Afterward, over beers, Kidd smirked, recalling the tension. "That's Youngstown!" he reveled. "That's Youngstown! What makes this place is its blue-collar ethic and its dysfunctionality. There are characters here." In time, Kidd told me about Paul Dunleavy, the dauntless co-owner of a local gym who runs through the streets shirtless, year round, while carrying a 55-pound log. "It's insane," he said. He paused, and then he grew confidential. "I've got my own log," he said, "back home, in my apartment."

But how do you build businesses in a city that revels in its dysfunctionality?

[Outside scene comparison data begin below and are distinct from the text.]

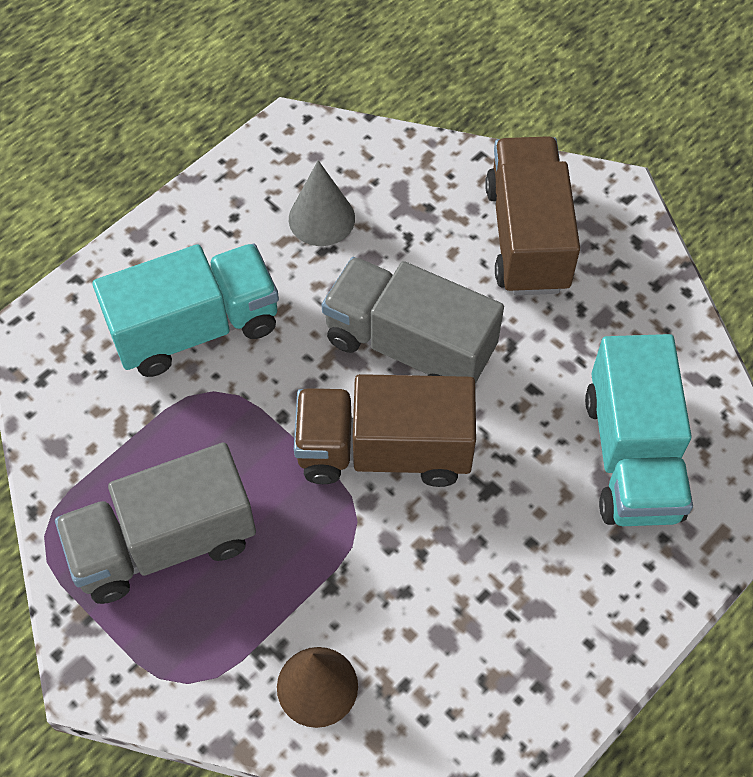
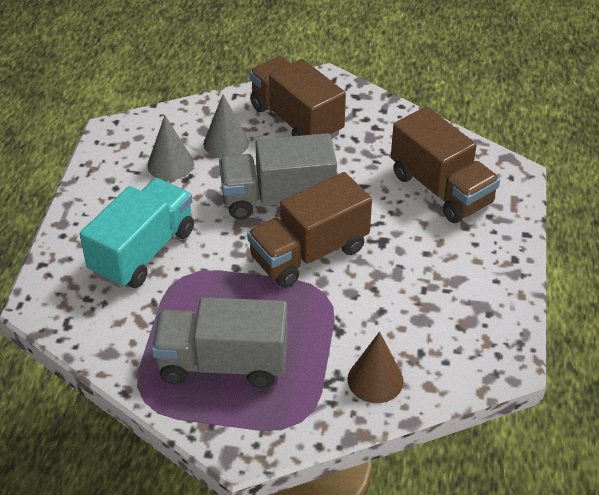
camera: 35 degrees left, 15 degrees down
(164, 543) = (223, 363): grey truck -> grey truck turned 60 degrees clockwise
(412, 224) = (226, 143): none -> grey cone
(632, 456) = (441, 189): turquoise truck -> brown truck

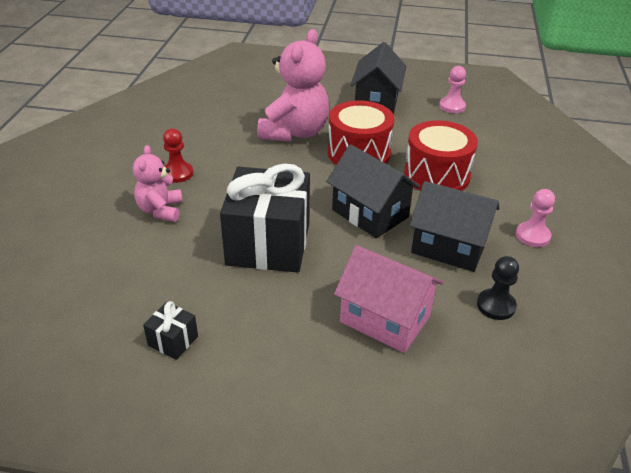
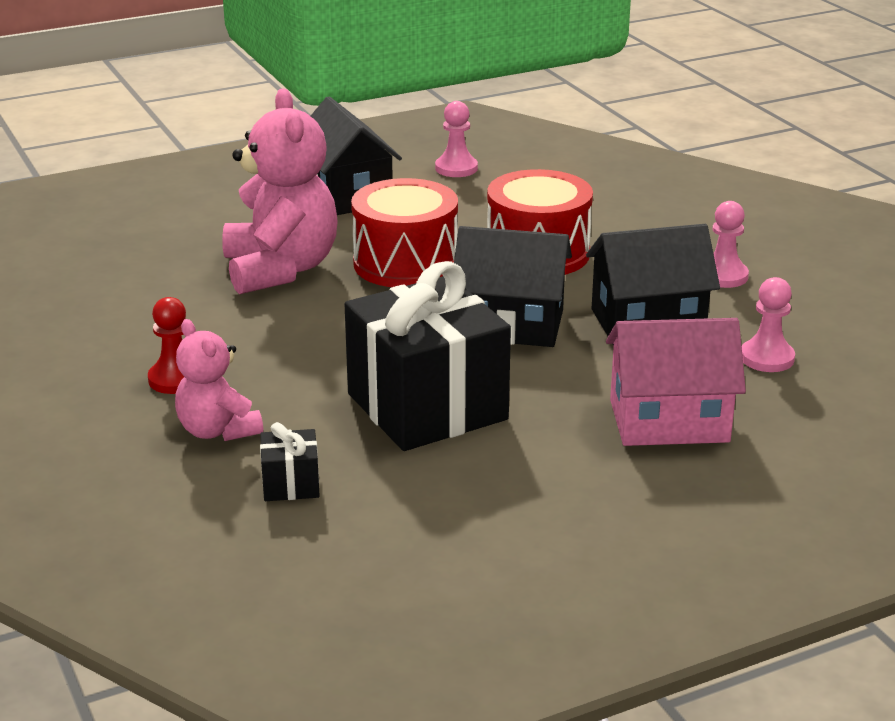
camera: 35 degrees left, 10 degrees down
(173, 341) = (450, 554): black gift -> black gift (291, 484)
(496, 305) = (767, 358): black pawn -> pink pawn

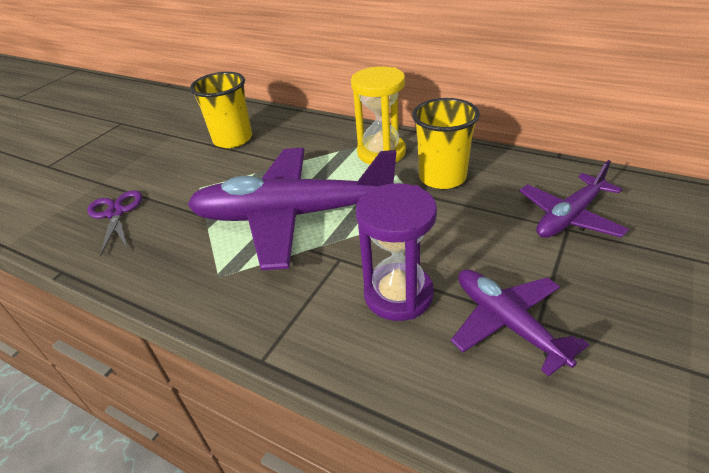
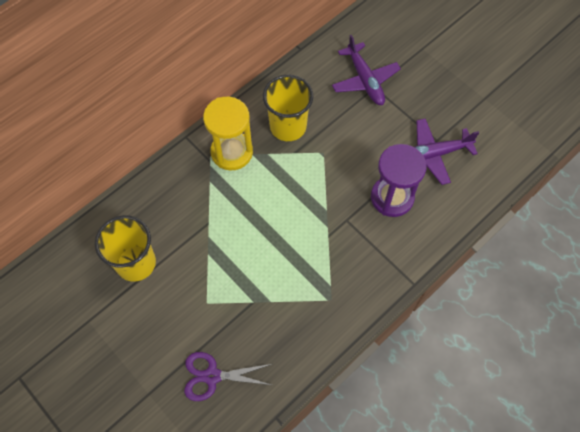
camera: 75 degrees left, 25 degrees up
(292, 216) = (285, 238): purple plane -> none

When Jim Cossler first came to his job, from Youngstown's chamber of commerce, the Business Incubator hosted just three start-ups -- a digital printing company, a manufacturer of wooden rocking horses, and an outfit that wanted to place printers for travelers' use at airport check-in areas. In 2002, the state legislature established funding for the development of technology businesses in Ohio, and Cossler had an insight that would help spawn Turning Technologies: "Software companies are easy to start. Pretty much all you need is a server and some computers. And if we have a bunch of tech companies here, we can build synergy."

That year, Turning began at the incubator. CEO Mike Broderick is still grateful for the jump-start Cossler gave him. "We probably got $250,000 or $300,000 worth of help from the incubator," Broderick says. "We didn't have to worry about infrastructure. We could focus on the product -- and that accelerated the process. Jim Cossler has a Rolodex of thousands of people, and he made introductions for us. We've been very cognizant of that."